WORK REQUEST: Filter the records down to the lines that hold the word "metric", and copy each of those lines.

[Dataset entries]
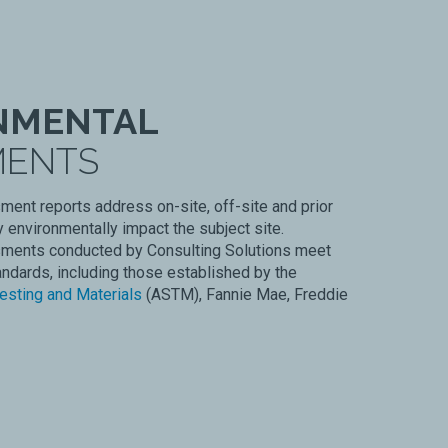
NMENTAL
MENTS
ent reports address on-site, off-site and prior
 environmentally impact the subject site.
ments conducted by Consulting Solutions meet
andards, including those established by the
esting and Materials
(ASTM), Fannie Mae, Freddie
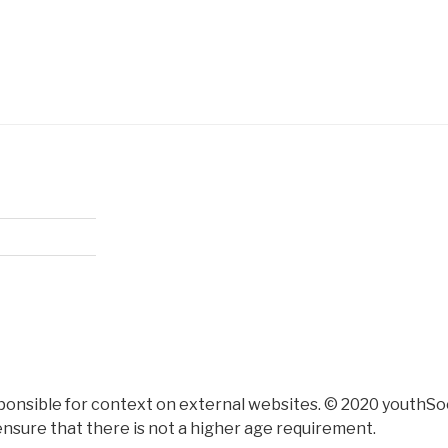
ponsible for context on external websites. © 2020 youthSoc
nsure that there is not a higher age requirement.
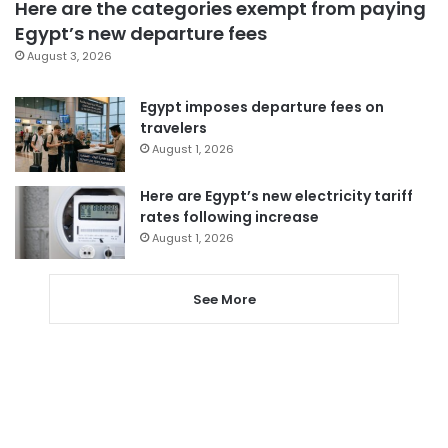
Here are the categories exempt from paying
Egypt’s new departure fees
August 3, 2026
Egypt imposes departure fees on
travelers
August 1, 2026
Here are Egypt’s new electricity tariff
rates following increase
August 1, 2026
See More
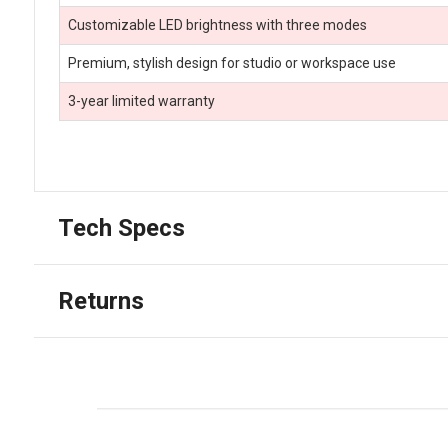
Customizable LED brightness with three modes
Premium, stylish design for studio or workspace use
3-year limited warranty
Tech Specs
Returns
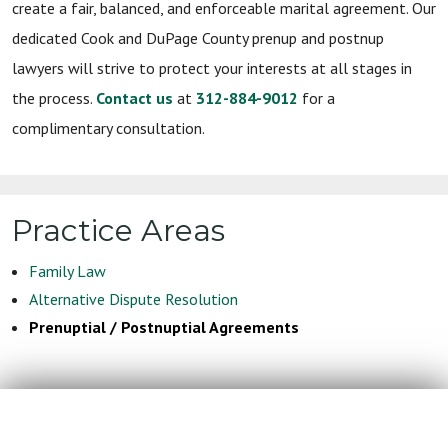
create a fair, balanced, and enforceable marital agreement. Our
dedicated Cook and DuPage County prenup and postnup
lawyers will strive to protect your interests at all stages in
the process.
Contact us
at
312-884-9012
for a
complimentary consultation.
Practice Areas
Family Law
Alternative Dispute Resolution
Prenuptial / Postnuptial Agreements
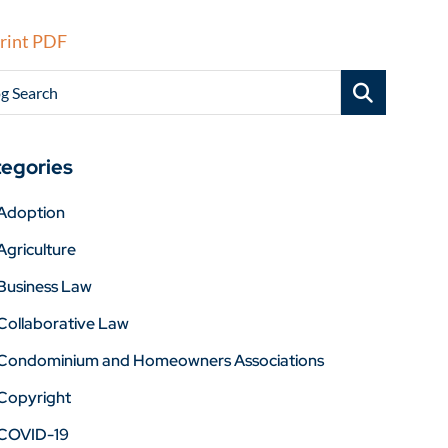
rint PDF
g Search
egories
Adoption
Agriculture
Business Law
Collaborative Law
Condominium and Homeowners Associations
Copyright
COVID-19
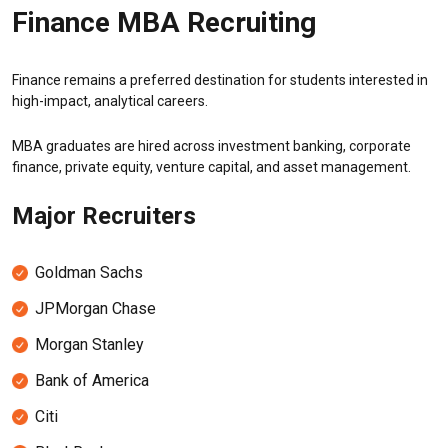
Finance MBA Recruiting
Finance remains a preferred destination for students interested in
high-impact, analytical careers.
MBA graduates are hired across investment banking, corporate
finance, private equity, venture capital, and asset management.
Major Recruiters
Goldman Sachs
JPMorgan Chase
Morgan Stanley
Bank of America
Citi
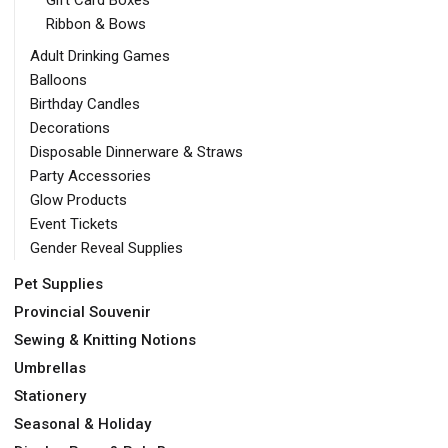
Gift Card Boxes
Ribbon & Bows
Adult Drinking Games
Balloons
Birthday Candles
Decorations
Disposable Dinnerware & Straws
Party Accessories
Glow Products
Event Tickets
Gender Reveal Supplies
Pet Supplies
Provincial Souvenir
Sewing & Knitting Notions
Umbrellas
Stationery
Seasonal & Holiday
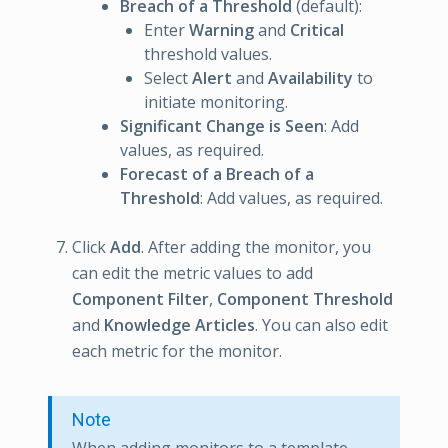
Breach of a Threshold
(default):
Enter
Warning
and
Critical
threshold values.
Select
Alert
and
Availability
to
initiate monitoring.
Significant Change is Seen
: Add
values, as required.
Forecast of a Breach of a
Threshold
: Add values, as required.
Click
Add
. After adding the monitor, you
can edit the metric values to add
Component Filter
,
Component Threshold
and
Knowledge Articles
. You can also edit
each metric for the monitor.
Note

==

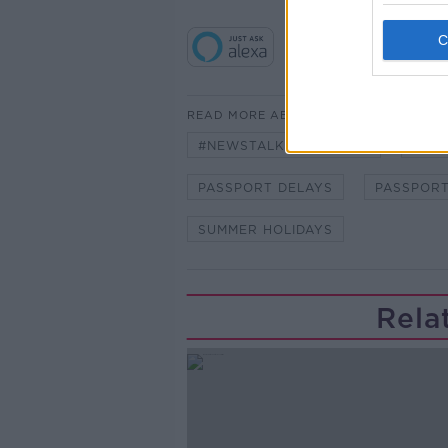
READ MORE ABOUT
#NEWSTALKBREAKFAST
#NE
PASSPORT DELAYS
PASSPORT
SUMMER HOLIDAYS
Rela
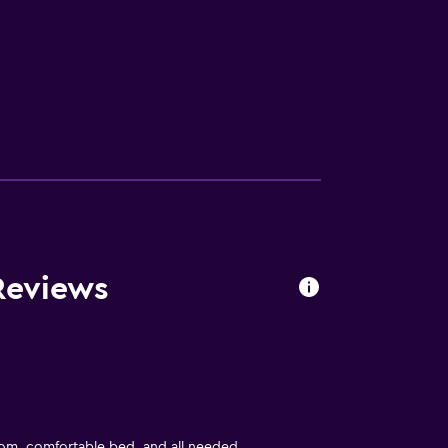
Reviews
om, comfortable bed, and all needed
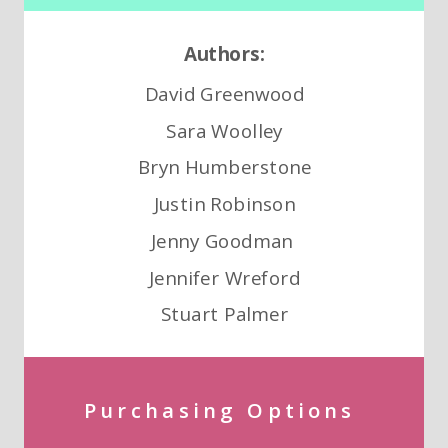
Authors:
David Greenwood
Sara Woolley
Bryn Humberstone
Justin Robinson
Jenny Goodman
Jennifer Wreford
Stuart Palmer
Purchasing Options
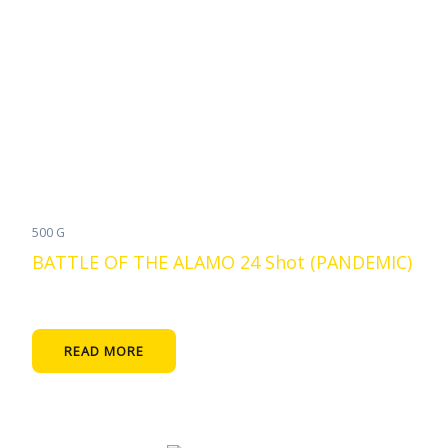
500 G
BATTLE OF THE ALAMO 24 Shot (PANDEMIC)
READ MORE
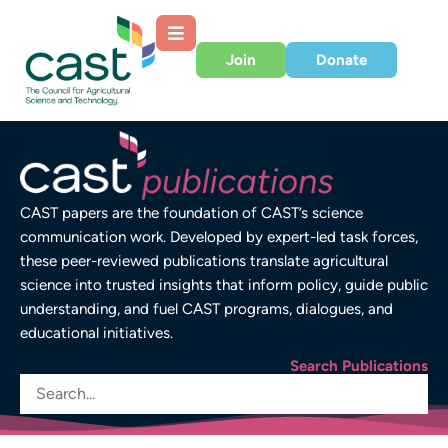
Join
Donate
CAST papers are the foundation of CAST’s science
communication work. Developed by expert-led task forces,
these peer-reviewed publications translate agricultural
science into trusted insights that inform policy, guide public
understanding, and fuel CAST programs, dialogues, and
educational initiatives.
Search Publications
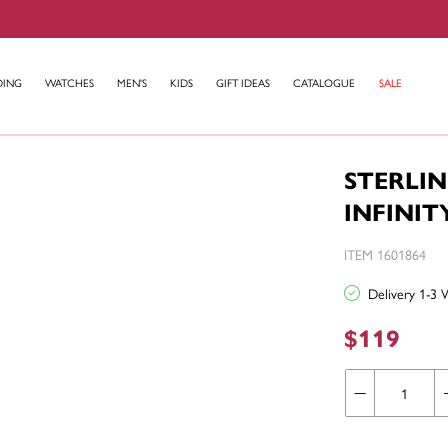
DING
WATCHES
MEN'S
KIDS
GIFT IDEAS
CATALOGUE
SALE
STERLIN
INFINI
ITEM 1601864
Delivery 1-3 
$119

...

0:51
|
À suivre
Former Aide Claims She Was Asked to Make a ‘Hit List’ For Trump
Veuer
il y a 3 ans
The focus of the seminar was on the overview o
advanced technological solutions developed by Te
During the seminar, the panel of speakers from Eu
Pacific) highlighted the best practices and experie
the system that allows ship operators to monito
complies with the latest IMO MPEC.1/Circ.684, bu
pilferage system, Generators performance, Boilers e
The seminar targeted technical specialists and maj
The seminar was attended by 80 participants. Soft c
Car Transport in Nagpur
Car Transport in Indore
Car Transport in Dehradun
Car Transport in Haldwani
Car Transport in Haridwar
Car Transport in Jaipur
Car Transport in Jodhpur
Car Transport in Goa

EXERCISE OUTPUT:
can edit the metric values to add
each metric for the monitor.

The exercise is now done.